## Requirement:
Copy each line in the entries below that contains the word "сказали".

## Data extracts:
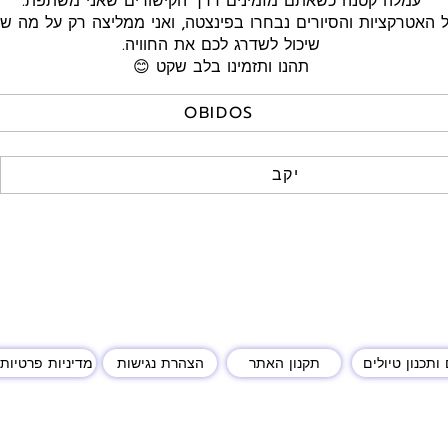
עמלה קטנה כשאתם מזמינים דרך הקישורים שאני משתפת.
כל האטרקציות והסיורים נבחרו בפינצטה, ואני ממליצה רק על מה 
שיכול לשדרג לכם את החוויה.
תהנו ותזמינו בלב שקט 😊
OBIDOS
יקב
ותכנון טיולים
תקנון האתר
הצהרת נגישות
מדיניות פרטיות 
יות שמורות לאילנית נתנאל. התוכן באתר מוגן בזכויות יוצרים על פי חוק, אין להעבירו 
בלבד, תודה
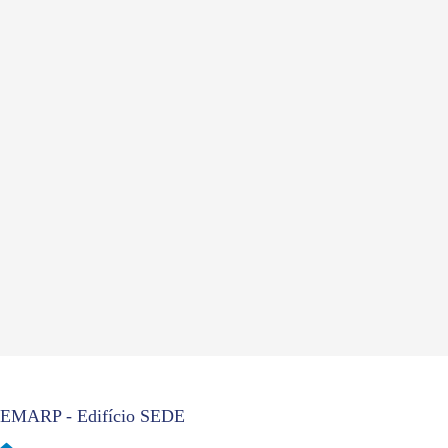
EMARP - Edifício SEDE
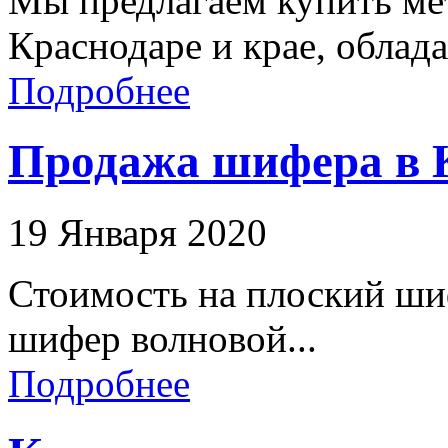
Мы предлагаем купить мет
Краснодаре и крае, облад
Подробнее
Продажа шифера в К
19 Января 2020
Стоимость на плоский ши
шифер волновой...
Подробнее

* * *

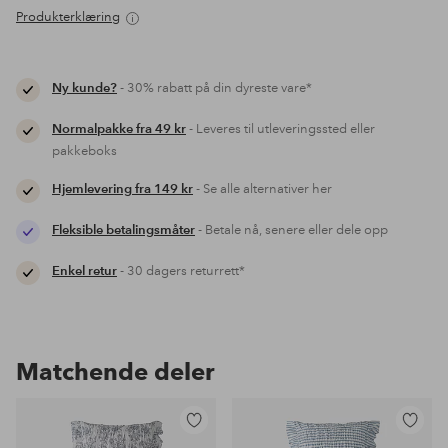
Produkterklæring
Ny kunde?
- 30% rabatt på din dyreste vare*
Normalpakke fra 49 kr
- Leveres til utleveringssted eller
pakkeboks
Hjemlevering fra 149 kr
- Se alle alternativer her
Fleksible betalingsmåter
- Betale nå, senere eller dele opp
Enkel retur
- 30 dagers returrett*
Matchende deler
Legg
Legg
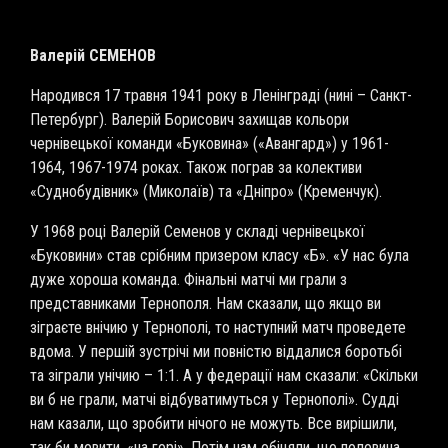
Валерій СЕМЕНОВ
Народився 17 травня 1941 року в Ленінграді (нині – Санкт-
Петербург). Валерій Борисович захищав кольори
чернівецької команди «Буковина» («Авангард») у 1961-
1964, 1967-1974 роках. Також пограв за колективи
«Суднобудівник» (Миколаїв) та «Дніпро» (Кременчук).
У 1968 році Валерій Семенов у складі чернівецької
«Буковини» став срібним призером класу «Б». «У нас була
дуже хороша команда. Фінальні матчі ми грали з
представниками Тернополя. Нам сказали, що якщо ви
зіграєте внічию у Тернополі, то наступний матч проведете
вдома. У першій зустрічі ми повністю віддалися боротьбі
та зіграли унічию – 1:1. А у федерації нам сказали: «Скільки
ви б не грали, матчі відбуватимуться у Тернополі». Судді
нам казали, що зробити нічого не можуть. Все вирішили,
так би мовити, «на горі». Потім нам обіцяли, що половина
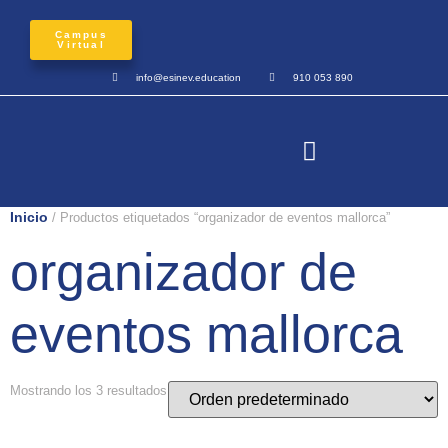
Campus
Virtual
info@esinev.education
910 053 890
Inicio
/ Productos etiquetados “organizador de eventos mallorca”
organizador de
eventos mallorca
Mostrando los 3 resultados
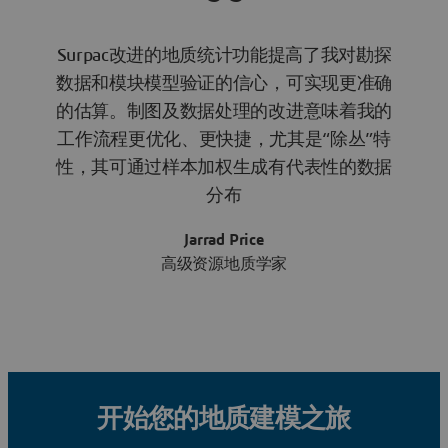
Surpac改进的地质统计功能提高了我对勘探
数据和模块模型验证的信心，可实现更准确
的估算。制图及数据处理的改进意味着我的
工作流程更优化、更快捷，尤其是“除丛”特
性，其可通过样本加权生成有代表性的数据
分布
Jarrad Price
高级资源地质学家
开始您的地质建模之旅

...

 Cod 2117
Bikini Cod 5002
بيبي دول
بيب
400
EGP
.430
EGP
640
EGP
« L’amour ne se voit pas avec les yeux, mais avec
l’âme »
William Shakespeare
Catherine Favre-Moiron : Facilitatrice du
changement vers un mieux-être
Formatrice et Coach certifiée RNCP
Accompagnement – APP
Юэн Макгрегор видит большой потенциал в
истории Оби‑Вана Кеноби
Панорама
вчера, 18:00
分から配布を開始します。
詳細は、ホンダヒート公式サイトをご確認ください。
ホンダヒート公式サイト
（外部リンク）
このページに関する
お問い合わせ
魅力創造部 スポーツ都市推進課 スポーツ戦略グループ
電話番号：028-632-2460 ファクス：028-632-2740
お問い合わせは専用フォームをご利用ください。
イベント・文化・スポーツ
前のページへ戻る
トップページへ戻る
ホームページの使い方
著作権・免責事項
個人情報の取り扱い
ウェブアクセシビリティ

## Answer for this exercise:
представниками Тернополя. Нам сказали, що якщо ви
та зіграли унічию – 1:1. А у федерації нам сказали: «Скільки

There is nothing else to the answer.